━━━━━ Record extracts ━━━━━

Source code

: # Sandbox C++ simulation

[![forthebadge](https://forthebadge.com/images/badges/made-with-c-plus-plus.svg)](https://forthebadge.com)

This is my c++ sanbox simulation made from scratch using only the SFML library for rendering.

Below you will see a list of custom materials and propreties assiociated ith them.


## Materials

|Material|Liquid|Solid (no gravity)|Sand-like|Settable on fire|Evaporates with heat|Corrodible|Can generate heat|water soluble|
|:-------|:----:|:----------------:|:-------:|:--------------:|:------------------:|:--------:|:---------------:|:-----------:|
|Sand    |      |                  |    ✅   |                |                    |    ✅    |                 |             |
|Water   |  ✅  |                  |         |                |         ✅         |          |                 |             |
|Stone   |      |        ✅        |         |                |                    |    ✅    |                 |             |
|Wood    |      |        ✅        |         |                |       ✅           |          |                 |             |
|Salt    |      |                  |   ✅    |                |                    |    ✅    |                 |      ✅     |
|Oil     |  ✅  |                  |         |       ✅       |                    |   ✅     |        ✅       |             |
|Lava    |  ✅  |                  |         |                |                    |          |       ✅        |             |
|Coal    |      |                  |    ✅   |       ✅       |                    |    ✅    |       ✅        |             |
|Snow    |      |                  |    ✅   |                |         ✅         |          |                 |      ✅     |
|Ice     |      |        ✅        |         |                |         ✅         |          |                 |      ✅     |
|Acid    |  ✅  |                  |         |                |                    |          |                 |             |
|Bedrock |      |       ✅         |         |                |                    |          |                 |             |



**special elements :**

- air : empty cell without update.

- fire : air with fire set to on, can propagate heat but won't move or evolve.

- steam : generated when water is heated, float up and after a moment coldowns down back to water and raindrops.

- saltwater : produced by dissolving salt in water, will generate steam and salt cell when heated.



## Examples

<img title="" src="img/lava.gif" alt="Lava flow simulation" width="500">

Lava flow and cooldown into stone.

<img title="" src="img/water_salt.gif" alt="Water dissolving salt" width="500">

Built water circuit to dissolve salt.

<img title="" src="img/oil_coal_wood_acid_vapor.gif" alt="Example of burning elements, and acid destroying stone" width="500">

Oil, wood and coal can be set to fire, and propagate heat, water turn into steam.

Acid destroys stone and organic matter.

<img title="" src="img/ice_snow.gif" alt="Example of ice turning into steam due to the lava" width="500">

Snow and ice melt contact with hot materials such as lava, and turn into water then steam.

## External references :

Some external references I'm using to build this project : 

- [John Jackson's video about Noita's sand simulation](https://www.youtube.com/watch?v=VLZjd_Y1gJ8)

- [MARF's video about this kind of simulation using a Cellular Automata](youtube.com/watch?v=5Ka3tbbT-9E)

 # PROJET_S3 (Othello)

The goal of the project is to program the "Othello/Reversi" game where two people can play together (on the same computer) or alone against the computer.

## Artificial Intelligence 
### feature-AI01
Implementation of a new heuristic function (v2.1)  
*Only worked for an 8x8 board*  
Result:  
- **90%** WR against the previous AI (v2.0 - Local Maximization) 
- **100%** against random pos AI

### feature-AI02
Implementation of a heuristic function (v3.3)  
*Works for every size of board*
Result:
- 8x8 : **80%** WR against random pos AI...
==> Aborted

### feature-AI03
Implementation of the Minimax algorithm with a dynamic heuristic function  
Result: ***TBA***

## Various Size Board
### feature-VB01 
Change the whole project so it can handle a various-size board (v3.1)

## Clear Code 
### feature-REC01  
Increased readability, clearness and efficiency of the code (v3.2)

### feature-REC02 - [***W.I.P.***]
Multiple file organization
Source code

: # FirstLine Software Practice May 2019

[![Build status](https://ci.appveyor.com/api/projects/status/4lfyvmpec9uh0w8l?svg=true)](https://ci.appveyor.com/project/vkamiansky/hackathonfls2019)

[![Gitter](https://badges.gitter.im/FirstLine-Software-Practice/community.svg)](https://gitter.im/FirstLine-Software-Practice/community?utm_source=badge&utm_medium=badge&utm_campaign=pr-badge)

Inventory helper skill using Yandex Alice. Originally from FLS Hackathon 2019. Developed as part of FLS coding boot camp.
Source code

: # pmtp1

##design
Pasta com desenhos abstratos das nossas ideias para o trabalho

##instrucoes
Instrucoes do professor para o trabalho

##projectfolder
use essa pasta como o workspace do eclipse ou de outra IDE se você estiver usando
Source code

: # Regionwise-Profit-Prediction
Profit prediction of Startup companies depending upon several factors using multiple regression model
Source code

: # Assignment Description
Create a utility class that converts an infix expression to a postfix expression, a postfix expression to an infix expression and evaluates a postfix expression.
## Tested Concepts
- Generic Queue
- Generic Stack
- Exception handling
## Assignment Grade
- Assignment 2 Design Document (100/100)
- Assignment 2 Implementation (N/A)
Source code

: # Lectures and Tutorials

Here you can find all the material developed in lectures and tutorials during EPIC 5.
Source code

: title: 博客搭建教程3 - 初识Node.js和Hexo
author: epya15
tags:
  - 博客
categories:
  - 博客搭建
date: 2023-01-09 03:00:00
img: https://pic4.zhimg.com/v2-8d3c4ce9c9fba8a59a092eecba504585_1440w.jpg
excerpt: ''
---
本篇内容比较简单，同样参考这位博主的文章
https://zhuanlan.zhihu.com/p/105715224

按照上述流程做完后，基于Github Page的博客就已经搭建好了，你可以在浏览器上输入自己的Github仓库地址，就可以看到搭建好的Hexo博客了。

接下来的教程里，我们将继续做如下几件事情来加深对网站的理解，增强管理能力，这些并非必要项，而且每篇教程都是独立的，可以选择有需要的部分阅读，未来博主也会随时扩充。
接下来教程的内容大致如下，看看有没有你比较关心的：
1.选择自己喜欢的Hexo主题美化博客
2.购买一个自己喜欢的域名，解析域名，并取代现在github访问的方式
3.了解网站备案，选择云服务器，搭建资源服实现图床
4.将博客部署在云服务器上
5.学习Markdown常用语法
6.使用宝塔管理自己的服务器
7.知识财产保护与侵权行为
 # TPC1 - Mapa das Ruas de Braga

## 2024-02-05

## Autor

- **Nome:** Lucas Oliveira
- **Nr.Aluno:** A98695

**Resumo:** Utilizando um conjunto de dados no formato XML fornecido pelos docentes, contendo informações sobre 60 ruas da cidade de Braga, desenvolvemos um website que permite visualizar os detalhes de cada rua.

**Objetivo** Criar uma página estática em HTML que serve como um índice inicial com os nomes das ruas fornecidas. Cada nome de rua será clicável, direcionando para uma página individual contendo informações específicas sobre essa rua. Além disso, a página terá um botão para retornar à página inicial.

━━━━━

_Try it_
The entries must all be transcribed exactly.

_Exercise response_
Source code

: # Sandbox C++ simulation

[![forthebadge](https://forthebadge.com/images/badges/made-with-c-plus-plus.svg)](https://forthebadge.com)

This is my c++ sanbox simulation made from scratch using only the SFML library for rendering.

Below you will see a list of custom materials and propreties assiociated ith them.


## Materials

|Material|Liquid|Solid (no gravity)|Sand-like|Settable on fire|Evaporates with heat|Corrodible|Can generate heat|water soluble|
|:-------|:----:|:----------------:|:-------:|:--------------:|:------------------:|:--------:|:---------------:|:-----------:|
|Sand    |      |                  |    ✅   |                |                    |    ✅    |                 |             |
|Water   |  ✅  |                  |         |                |         ✅         |          |                 |             |
|Stone   |      |        ✅        |         |                |                    |    ✅    |                 |             |
|Wood    |      |        ✅        |         |                |       ✅           |          |                 |             |
|Salt    |      |                  |   ✅    |                |                    |    ✅    |                 |      ✅     |
|Oil     |  ✅  |                  |         |       ✅       |                    |   ✅     |        ✅       |             |
|Lava    |  ✅  |                  |         |                |                    |          |       ✅        |             |
|Coal    |      |                  |    ✅   |       ✅       |                    |    ✅    |       ✅        |             |
|Snow    |      |                  |    ✅   |                |         ✅         |          |                 |      ✅     |
|Ice     |      |        ✅        |         |                |         ✅         |          |                 |      ✅     |
|Acid    |  ✅  |                  |         |                |                    |          |                 |             |
|Bedrock |      |       ✅         |         |                |                    |          |                 |             |



**special elements :**

- air : empty cell without update.

- fire : air with fire set to on, can propagate heat but won't move or evolve.

- steam : generated when water is heated, float up and after a moment coldowns down back to water and raindrops.

- saltwater : produced by dissolving salt in water, will generate steam and salt cell when heated.



## Examples

<img title="" src="img/lava.gif" alt="Lava flow simulation" width="500">

Lava flow and cooldown into stone.

<img title="" src="img/water_salt.gif" alt="Water dissolving salt" width="500">

Built water circuit to dissolve salt.

<img title="" src="img/oil_coal_wood_acid_vapor.gif" alt="Example of burning elements, and acid destroying stone" width="500">

Oil, wood and coal can be set to fire, and propagate heat, water turn into steam.

Acid destroys stone and organic matter.

<img title="" src="img/ice_snow.gif" alt="Example of ice turning into steam due to the lava" width="500">

Snow and ice melt contact with hot materials such as lava, and turn into water then steam.

## External references :

Some external references I'm using to build this project : 

- [John Jackson's video about Noita's sand simulation](https://www.youtube.com/watch?v=VLZjd_Y1gJ8)

- [MARF's video about this kind of simulation using a Cellular Automata](youtube.com/watch?v=5Ka3tbbT-9E)

 # PROJET_S3 (Othello)

The goal of the project is to program the "Othello/Reversi" game where two people can play together (on the same computer) or alone against the computer.

## Artificial Intelligence 
### feature-AI01
Implementation of a new heuristic function (v2.1)  
*Only worked for an 8x8 board*  
Result:  
- **90%** WR against the previous AI (v2.0 - Local Maximization) 
- **100%** against random pos AI

### feature-AI02
Implementation of a heuristic function (v3.3)  
*Works for every size of board*
Result:
- 8x8 : **80%** WR against random pos AI...
==> Aborted

### feature-AI03
Implementation of the Minimax algorithm with a dynamic heuristic function  
Result: ***TBA***

## Various Size Board
### feature-VB01 
Change the whole project so it can handle a various-size board (v3.1)

## Clear Code 
### feature-REC01  
Increased readability, clearness and efficiency of the code (v3.2)

### feature-REC02 - [***W.I.P.***]
Multiple file organization
Source code

: # FirstLine Software Practice May 2019

[![Build status](https://ci.appveyor.com/api/projects/status/4lfyvmpec9uh0w8l?svg=true)](https://ci.appveyor.com/project/vkamiansky/hackathonfls2019)

[![Gitter](https://badges.gitter.im/FirstLine-Software-Practice/community.svg)](https://gitter.im/FirstLine-Software-Practice/community?utm_source=badge&utm_medium=badge&utm_campaign=pr-badge)

Inventory helper skill using Yandex Alice. Originally from FLS Hackathon 2019. Developed as part of FLS coding boot camp.
Source code

: # pmtp1

##design
Pasta com desenhos abstratos das nossas ideias para o trabalho

##instrucoes
Instrucoes do professor para o trabalho

##projectfolder
use essa pasta como o workspace do eclipse ou de outra IDE se você estiver usando
Source code

: # Regionwise-Profit-Prediction
Profit prediction of Startup companies depending upon several factors using multiple regression model
Source code

: # Assignment Description
Create a utility class that converts an infix expression to a postfix expression, a postfix expression to an infix expression and evaluates a postfix expression.
## Tested Concepts
- Generic Queue
- Generic Stack
- Exception handling
## Assignment Grade
- Assignment 2 Design Document (100/100)
- Assignment 2 Implementation (N/A)
Source code

: # Lectures and Tutorials

Here you can find all the material developed in lectures and tutorials during EPIC 5.
Source code

: title: 博客搭建教程3 - 初识Node.js和Hexo
author: epya15
tags:
  - 博客
categories:
  - 博客搭建
date: 2023-01-09 03:00:00
img: https://pic4.zhimg.com/v2-8d3c4ce9c9fba8a59a092eecba504585_1440w.jpg
excerpt: ''
---
本篇内容比较简单，同样参考这位博主的文章
https://zhuanlan.zhihu.com/p/105715224

按照上述流程做完后，基于Github Page的博客就已经搭建好了，你可以在浏览器上输入自己的Github仓库地址，就可以看到搭建好的Hexo博客了。

接下来的教程里，我们将继续做如下几件事情来加深对网站的理解，增强管理能力，这些并非必要项，而且每篇教程都是独立的，可以选择有需要的部分阅读，未来博主也会随时扩充。
接下来教程的内容大致如下，看看有没有你比较关心的：
1.选择自己喜欢的Hexo主题美化博客
2.购买一个自己喜欢的域名，解析域名，并取代现在github访问的方式
3.了解网站备案，选择云服务器，搭建资源服实现图床
4.将博客部署在云服务器上
5.学习Markdown常用语法
6.使用宝塔管理自己的服务器
7.知识财产保护与侵权行为
 # TPC1 - Mapa das Ruas de Braga

## 2024-02-05

## Autor

- **Nome:** Lucas Oliveira
- **Nr.Aluno:** A98695

**Resumo:** Utilizando um conjunto de dados no formato XML fornecido pelos docentes, contendo informações sobre 60 ruas da cidade de Braga, desenvolvemos um website que permite visualizar os detalhes de cada rua.

**Objetivo** Criar uma página estática em HTML que serve como um índice inicial com os nomes das ruas fornecidas. Cada nome de rua será clicável, direcionando para uma página individual contendo informações específicas sobre essa rua. Além disso, a página terá um botão para retornar à página inicial.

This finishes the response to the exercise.